■ **Task to carry out**:
Write out all the entries below without any change.

Data excerpts
========

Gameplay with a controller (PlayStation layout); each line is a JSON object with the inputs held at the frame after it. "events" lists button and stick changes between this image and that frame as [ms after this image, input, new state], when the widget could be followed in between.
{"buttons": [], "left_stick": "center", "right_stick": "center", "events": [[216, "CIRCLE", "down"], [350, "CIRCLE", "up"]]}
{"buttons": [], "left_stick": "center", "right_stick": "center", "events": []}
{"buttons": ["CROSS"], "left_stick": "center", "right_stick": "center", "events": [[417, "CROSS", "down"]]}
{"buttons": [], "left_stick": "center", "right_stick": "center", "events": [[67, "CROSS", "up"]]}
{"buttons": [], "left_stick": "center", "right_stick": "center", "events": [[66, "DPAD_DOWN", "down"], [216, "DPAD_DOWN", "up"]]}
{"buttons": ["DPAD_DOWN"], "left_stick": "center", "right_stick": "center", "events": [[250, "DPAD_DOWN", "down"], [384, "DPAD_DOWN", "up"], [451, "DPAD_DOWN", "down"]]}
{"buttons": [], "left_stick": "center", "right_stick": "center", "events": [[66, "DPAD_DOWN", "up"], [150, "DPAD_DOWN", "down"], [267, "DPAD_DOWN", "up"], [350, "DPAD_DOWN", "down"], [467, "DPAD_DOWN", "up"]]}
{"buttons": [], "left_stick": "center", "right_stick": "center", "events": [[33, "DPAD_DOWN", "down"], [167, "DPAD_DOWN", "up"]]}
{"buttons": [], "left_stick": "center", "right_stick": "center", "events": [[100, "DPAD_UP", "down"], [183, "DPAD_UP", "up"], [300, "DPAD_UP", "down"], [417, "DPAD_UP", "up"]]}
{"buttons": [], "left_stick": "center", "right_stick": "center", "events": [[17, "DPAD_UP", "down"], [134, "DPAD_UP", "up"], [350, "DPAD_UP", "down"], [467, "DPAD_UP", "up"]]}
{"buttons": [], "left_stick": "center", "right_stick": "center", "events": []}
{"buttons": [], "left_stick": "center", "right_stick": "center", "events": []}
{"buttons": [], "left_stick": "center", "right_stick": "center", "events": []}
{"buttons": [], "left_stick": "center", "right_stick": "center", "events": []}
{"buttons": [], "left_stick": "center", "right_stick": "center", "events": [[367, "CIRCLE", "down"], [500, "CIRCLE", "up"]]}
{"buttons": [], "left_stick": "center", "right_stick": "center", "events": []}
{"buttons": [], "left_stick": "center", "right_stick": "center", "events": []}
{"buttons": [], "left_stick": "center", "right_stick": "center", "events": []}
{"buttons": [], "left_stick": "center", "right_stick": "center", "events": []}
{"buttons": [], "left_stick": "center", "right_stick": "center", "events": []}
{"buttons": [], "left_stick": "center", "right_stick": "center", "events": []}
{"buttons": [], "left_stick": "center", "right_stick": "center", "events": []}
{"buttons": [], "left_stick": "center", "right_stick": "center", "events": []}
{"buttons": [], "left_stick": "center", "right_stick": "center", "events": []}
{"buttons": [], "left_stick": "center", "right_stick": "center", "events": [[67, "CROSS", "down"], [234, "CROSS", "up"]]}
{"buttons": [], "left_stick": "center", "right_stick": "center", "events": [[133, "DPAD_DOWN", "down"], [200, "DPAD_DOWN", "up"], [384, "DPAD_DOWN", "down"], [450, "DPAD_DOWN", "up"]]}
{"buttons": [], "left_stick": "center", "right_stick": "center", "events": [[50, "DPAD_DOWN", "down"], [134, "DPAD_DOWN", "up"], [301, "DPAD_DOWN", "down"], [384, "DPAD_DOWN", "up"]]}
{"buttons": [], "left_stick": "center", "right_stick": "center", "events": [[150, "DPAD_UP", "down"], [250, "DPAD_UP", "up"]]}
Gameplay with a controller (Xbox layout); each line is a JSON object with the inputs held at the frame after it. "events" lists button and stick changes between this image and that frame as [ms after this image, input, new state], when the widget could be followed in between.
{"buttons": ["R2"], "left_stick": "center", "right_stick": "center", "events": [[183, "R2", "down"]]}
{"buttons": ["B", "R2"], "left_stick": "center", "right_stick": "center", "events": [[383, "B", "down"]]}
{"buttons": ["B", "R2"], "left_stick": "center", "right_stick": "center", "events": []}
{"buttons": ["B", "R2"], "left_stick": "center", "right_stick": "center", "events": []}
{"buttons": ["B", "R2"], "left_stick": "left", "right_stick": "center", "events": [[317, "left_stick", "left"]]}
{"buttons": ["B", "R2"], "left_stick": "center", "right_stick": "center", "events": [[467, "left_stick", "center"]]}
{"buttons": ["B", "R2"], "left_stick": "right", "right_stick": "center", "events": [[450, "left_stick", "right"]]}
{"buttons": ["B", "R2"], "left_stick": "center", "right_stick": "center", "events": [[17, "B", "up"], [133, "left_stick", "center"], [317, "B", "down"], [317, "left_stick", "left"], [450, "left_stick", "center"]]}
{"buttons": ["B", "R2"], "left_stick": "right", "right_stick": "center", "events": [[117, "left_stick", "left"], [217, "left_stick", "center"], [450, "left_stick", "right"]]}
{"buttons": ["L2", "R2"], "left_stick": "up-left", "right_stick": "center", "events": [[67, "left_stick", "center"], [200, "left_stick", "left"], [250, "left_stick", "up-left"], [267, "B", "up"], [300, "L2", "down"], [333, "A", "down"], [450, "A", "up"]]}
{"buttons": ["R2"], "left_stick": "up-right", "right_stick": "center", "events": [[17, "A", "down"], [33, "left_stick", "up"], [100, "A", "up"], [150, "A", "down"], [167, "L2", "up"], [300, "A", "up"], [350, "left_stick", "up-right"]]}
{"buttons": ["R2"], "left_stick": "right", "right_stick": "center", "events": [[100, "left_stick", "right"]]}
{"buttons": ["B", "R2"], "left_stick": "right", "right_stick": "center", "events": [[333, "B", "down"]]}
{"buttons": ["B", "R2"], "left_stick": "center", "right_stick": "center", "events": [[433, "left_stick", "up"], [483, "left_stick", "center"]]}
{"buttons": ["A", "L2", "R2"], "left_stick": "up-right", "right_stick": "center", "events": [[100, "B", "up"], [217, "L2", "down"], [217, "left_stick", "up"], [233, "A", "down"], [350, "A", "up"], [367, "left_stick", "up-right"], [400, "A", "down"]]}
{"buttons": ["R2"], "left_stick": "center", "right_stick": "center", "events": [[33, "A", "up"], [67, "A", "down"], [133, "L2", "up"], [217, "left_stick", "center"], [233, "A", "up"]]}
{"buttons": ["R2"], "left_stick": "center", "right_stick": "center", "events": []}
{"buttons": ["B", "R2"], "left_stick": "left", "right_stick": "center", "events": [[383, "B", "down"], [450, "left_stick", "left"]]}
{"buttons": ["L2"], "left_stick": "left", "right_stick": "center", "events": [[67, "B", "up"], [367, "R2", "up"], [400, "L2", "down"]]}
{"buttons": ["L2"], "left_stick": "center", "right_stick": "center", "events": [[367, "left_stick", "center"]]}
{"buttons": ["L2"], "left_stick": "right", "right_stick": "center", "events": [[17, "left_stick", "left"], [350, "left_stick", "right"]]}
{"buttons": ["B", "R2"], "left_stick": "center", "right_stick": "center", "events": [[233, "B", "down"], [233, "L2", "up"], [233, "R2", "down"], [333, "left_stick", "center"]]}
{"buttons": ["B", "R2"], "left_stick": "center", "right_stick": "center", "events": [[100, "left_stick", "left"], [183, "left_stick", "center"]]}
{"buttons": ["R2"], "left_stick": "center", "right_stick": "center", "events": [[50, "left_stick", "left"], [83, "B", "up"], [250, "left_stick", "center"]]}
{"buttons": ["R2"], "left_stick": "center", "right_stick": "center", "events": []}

========

■ **Solution to this task**:
Gameplay with a controller (PlayStation layout); each line is a JSON object with the inputs held at the frame after it. "events" lists button and stick changes between this image and that frame as [ms after this image, input, new state], when the widget could be followed in between.
{"buttons": [], "left_stick": "center", "right_stick": "center", "events": [[216, "CIRCLE", "down"], [350, "CIRCLE", "up"]]}
{"buttons": [], "left_stick": "center", "right_stick": "center", "events": []}
{"buttons": ["CROSS"], "left_stick": "center", "right_stick": "center", "events": [[417, "CROSS", "down"]]}
{"buttons": [], "left_stick": "center", "right_stick": "center", "events": [[67, "CROSS", "up"]]}
{"buttons": [], "left_stick": "center", "right_stick": "center", "events": [[66, "DPAD_DOWN", "down"], [216, "DPAD_DOWN", "up"]]}
{"buttons": ["DPAD_DOWN"], "left_stick": "center", "right_stick": "center", "events": [[250, "DPAD_DOWN", "down"], [384, "DPAD_DOWN", "up"], [451, "DPAD_DOWN", "down"]]}
{"buttons": [], "left_stick": "center", "right_stick": "center", "events": [[66, "DPAD_DOWN", "up"], [150, "DPAD_DOWN", "down"], [267, "DPAD_DOWN", "up"], [350, "DPAD_DOWN", "down"], [467, "DPAD_DOWN", "up"]]}
{"buttons": [], "left_stick": "center", "right_stick": "center", "events": [[33, "DPAD_DOWN", "down"], [167, "DPAD_DOWN", "up"]]}
{"buttons": [], "left_stick": "center", "right_stick": "center", "events": [[100, "DPAD_UP", "down"], [183, "DPAD_UP", "up"], [300, "DPAD_UP", "down"], [417, "DPAD_UP", "up"]]}
{"buttons": [], "left_stick": "center", "right_stick": "center", "events": [[17, "DPAD_UP", "down"], [134, "DPAD_UP", "up"], [350, "DPAD_UP", "down"], [467, "DPAD_UP", "up"]]}
{"buttons": [], "left_stick": "center", "right_stick": "center", "events": []}
{"buttons": [], "left_stick": "center", "right_stick": "center", "events": []}
{"buttons": [], "left_stick": "center", "right_stick": "center", "events": []}
{"buttons": [], "left_stick": "center", "right_stick": "center", "events": []}
{"buttons": [], "left_stick": "center", "right_stick": "center", "events": [[367, "CIRCLE", "down"], [500, "CIRCLE", "up"]]}
{"buttons": [], "left_stick": "center", "right_stick": "center", "events": []}
{"buttons": [], "left_stick": "center", "right_stick": "center", "events": []}
{"buttons": [], "left_stick": "center", "right_stick": "center", "events": []}
{"buttons": [], "left_stick": "center", "right_stick": "center", "events": []}
{"buttons": [], "left_stick": "center", "right_stick": "center", "events": []}
{"buttons": [], "left_stick": "center", "right_stick": "center", "events": []}
{"buttons": [], "left_stick": "center", "right_stick": "center", "events": []}
{"buttons": [], "left_stick": "center", "right_stick": "center", "events": []}
{"buttons": [], "left_stick": "center", "right_stick": "center", "events": []}
{"buttons": [], "left_stick": "center", "right_stick": "center", "events": [[67, "CROSS", "down"], [234, "CROSS", "up"]]}
{"buttons": [], "left_stick": "center", "right_stick": "center", "events": [[133, "DPAD_DOWN", "down"], [200, "DPAD_DOWN", "up"], [384, "DPAD_DOWN", "down"], [450, "DPAD_DOWN", "up"]]}
{"buttons": [], "left_stick": "center", "right_stick": "center", "events": [[50, "DPAD_DOWN", "down"], [134, "DPAD_DOWN", "up"], [301, "DPAD_DOWN", "down"], [384, "DPAD_DOWN", "up"]]}
{"buttons": [], "left_stick": "center", "right_stick": "center", "events": [[150, "DPAD_UP", "down"], [250, "DPAD_UP", "up"]]}
Gameplay with a controller (Xbox layout); each line is a JSON object with the inputs held at the frame after it. "events" lists button and stick changes between this image and that frame as [ms after this image, input, new state], when the widget could be followed in between.
{"buttons": ["R2"], "left_stick": "center", "right_stick": "center", "events": [[183, "R2", "down"]]}
{"buttons": ["B", "R2"], "left_stick": "center", "right_stick": "center", "events": [[383, "B", "down"]]}
{"buttons": ["B", "R2"], "left_stick": "center", "right_stick": "center", "events": []}
{"buttons": ["B", "R2"], "left_stick": "center", "right_stick": "center", "events": []}
{"buttons": ["B", "R2"], "left_stick": "left", "right_stick": "center", "events": [[317, "left_stick", "left"]]}
{"buttons": ["B", "R2"], "left_stick": "center", "right_stick": "center", "events": [[467, "left_stick", "center"]]}
{"buttons": ["B", "R2"], "left_stick": "right", "right_stick": "center", "events": [[450, "left_stick", "right"]]}
{"buttons": ["B", "R2"], "left_stick": "center", "right_stick": "center", "events": [[17, "B", "up"], [133, "left_stick", "center"], [317, "B", "down"], [317, "left_stick", "left"], [450, "left_stick", "center"]]}
{"buttons": ["B", "R2"], "left_stick": "right", "right_stick": "center", "events": [[117, "left_stick", "left"], [217, "left_stick", "center"], [450, "left_stick", "right"]]}
{"buttons": ["L2", "R2"], "left_stick": "up-left", "right_stick": "center", "events": [[67, "left_stick", "center"], [200, "left_stick", "left"], [250, "left_stick", "up-left"], [267, "B", "up"], [300, "L2", "down"], [333, "A", "down"], [450, "A", "up"]]}
{"buttons": ["R2"], "left_stick": "up-right", "right_stick": "center", "events": [[17, "A", "down"], [33, "left_stick", "up"], [100, "A", "up"], [150, "A", "down"], [167, "L2", "up"], [300, "A", "up"], [350, "left_stick", "up-right"]]}
{"buttons": ["R2"], "left_stick": "right", "right_stick": "center", "events": [[100, "left_stick", "right"]]}
{"buttons": ["B", "R2"], "left_stick": "right", "right_stick": "center", "events": [[333, "B", "down"]]}
{"buttons": ["B", "R2"], "left_stick": "center", "right_stick": "center", "events": [[433, "left_stick", "up"], [483, "left_stick", "center"]]}
{"buttons": ["A", "L2", "R2"], "left_stick": "up-right", "right_stick": "center", "events": [[100, "B", "up"], [217, "L2", "down"], [217, "left_stick", "up"], [233, "A", "down"], [350, "A", "up"], [367, "left_stick", "up-right"], [400, "A", "down"]]}
{"buttons": ["R2"], "left_stick": "center", "right_stick": "center", "events": [[33, "A", "up"], [67, "A", "down"], [133, "L2", "up"], [217, "left_stick", "center"], [233, "A", "up"]]}
{"buttons": ["R2"], "left_stick": "center", "right_stick": "center", "events": []}
{"buttons": ["B", "R2"], "left_stick": "left", "right_stick": "center", "events": [[383, "B", "down"], [450, "left_stick", "left"]]}
{"buttons": ["L2"], "left_stick": "left", "right_stick": "center", "events": [[67, "B", "up"], [367, "R2", "up"], [400, "L2", "down"]]}
{"buttons": ["L2"], "left_stick": "center", "right_stick": "center", "events": [[367, "left_stick", "center"]]}
{"buttons": ["L2"], "left_stick": "right", "right_stick": "center", "events": [[17, "left_stick", "left"], [350, "left_stick", "right"]]}
{"buttons": ["B", "R2"], "left_stick": "center", "right_stick": "center", "events": [[233, "B", "down"], [233, "L2", "up"], [233, "R2", "down"], [333, "left_stick", "center"]]}
{"buttons": ["B", "R2"], "left_stick": "center", "right_stick": "center", "events": [[100, "left_stick", "left"], [183, "left_stick", "center"]]}
{"buttons": ["R2"], "left_stick": "center", "right_stick": "center", "events": [[50, "left_stick", "left"], [83, "B", "up"], [250, "left_stick", "center"]]}
{"buttons": ["R2"], "left_stick": "center", "right_stick": "center", "events": []}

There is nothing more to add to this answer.